Re: UFS2 Snapshots and Postgres

From
Vibhor Kumar
Date:
On Jun 25, 2012, at 10:34 AM, Eduardo Morras wrote:

>>> Thanks in advance
>> Snapshots are "safe" (but will result in a roll-forward on restart) IF AND ONLY IF the log data and database table
spacesare all on the same snapshotted volume. 
>>
>> IF THEY ARE NOT then it will probably work 95% of the time, and the other 5% it will be unrecoverable.  Be very,
verycareful -- the snapshot must in fact snapshot ALL of the involved database volumes (log data included!) at the same
instant.
>
> Even if i do a pg_start_backup()?
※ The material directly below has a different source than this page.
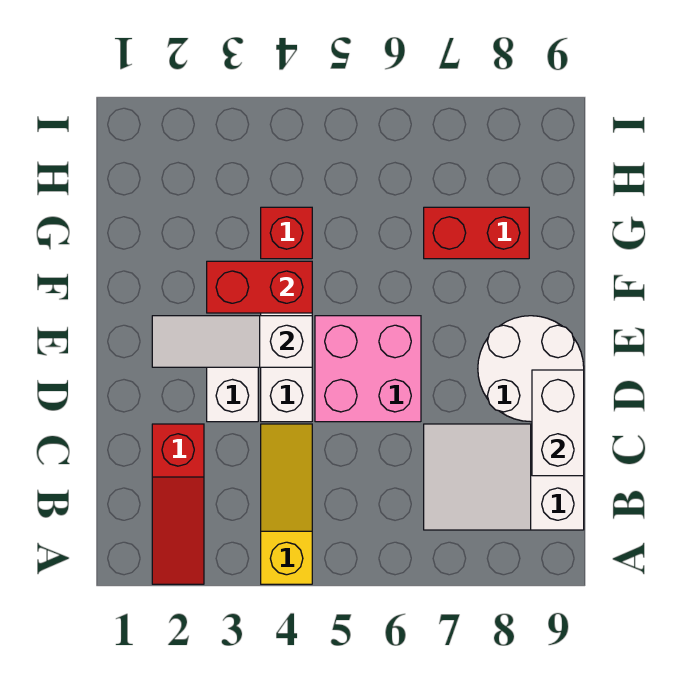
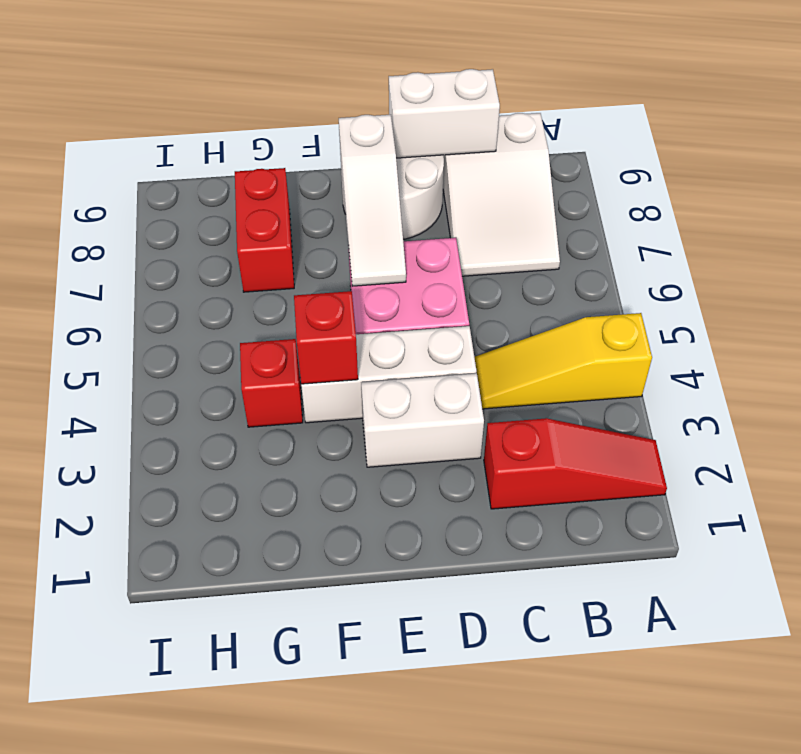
white 1x3 slope [152,316,312,367] -> white 1x3 slope moved to [339,115,406,286]
red 1x2 brick [207,261,312,313] -> red 1x1 brick [294,291,358,384]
I thought it set db data/ files in a consistent state and puts in wal files the new
transactionsand apply them when call pg_stop_backup(). 
>
> I must do it other way then :(
>
> Thanks

If you are doing pg_start_backup(), taking snapshot and pg_stop_backup with archived WAL file backups. Then its safe.

Thanks & Regards,
Vibhor Kumar
EnterpriseDB Corporation
The Enterprise PostgreSQL Company
Blog: http://vibhork.blogspot.com


Re: UFS2 Snapshots and Postgres

From
Eduardo Morras
Date:
At 15:16 25/06/2012, you wrote:


>On 6/25/2012 7:35 AM, Eduardo Morras wrote:
>>
>>Hi everyone,
>>
>>I'm using FreeBSD 9 for Postgres and want to know if these actions
>>are safe for make a backup of the database:
>>
>>a) call pg_start_backup('b1')
>>b) take an UFS2 snapshot of data files
>>c) call pg_stop_backup()
>>d) change to the snapshot dir and rsync/dd/dump/transfer it to
>>backup file server
>>
>>Is it safe to call pg_start_backup('b1',true)?
>>
>>Thanks in advance
>Snapshots are "safe" (but will result in a roll-forward on restart)
>IF AND ONLY IF the log data and database table spaces are all on the
>same snapshotted volume.
>
>IF THEY ARE NOT then it will probably work 95% of the time, and the
>other 5% it will be unrecoverable.  Be very, very careful -- the
>snapshot must in fact snapshot ALL of the involved database volumes
>(log data included!) at the same instant.

Even if i do a pg_start_backup()? I thought it set db data/ files in
a consistent state and puts in wal files the new transactions and
apply them when call pg_stop_backup().